Text excerpt =>

Before I deal with the details raised by the hon. Gentlemen, let me begin by reminding the Committee of the provisions of clause 2. It provides for the components of the new system to be prescribed in regulations. Those are: first,
''the method for calculating the seriousness of hazards'';
secondly, the descriptions of hazards; thirdly, the bands into which hazards may fall depending on their seriousness; and fourthly, the numerical scores which determine the bands into which the hazards fall.
Clause 2(1) defines ''hazard'' for the purposes of part 1 as:
''any risk of harm to the health or safety of an actual or potential occupier of a dwelling or HMO which arises from a deficiency in the dwelling or HMO or in any building or land in the vicinity''.
Examples of such deficiencies are construction faults, dangerous features such as broken banisters, inadequate heating or insulation, and a lack of repair
or maintenance. Clause 2(1) also defines category 1 and 2 hazards. Category 1 hazards are those that are sufficiently serious to trigger the general duty on the local authority, as described in clause 5, to
''take the appropriate enforcement action''.
Category 2 hazards—all other hazards—are those that trigger the powers set out in clause 7, under which a local authority will have a discretionary power to take enforcement action.
The assessment of a hazard has two elements. The first is the likelihood of an occurrence resulting in harm. The second is the potential outcome of that occurrence. By virtue of clause 2(3), the regulations prescribing the method will
''take into account both the likelihood of the harm occurring and the severity of the harm if it were to occur.''
Whether a hazard is in category 1 or 2, and whether, within those categories, it falls into band A, B, C, D or E, is a matter of the judgment of the inspector based on the evidence.
I shall give an example of a fall hazard. A child may fall through a low, wide window that is defective because it has no safety catch. The likelihood of falling out is no different whether the window is on the ground or the top floor of a block of flats, but of course the likely outcome would be different. The outcome will also vary depending on the surface the child might fall on to.
Another example is of a fire hazard. The group most vulnerable to fire is people over the age of 60, but the young are also at risk. Impairment to mobility clearly increases vulnerability in the event of a fire. The most common cause of death from a fire is smoke inhalation. An inappropriately sited heater or cooker, or defective heating, might ignite clothes drying in a room if the dwelling lacks a clothes-drying area. Disrepair to walls and the presence of non-fire-resistant materials spreads the fire. The number of floors on which the fire breaks out, and the absence of fire doors and smoke alarms are also factors that the inspector will consider. The inspector will then decide whether a hazard is, for example, in band B of category 1 or band D of category 2.
I have made available to the Committee copies of the current draft of version 2 of the HHSRS guidance. The document describes the method for assessing hazards, sets out the principles of scoring the hazards and placing them in bands, and lists the 29 categories of hazard covered by the system. It also gives advice on how local authorities should operate the system, how to use judgment, what they should look out for, and what can be done on the premises to remove or reduce a hazard.
I shall now turn to the interesting speech made by the hon. Member for Poole. He asked how the system related to the occupant. I should remind him and the Committee that the health and safety rating system is about the health and safety of the occupant, not the condition of the building. It is entirely occupant-focused. The hon. Gentleman seemed to assume that in identifying the likelihood of a dangerous incident, the inspector would make a judgment based on the occupant of premises at the time. As we debate the
Bill, the fact will emerge that the inspector will be able to stipulate the condition that if the nature of the occupants changes, the enforcement procedure will be expected to kick in.

Material provided =>
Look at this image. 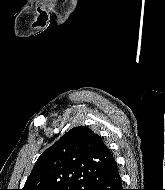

Required work =>
In the committee speech on housing hazards above, list every component of the new system that clause 2 says is to be prescribed in regulations.

Exercise solution =>
- the method for calculating the seriousness of hazards
- the descriptions of hazards
- the bands into which hazards may fall depending on their seriousness
- the numerical scores which determine the bands into which the hazards fall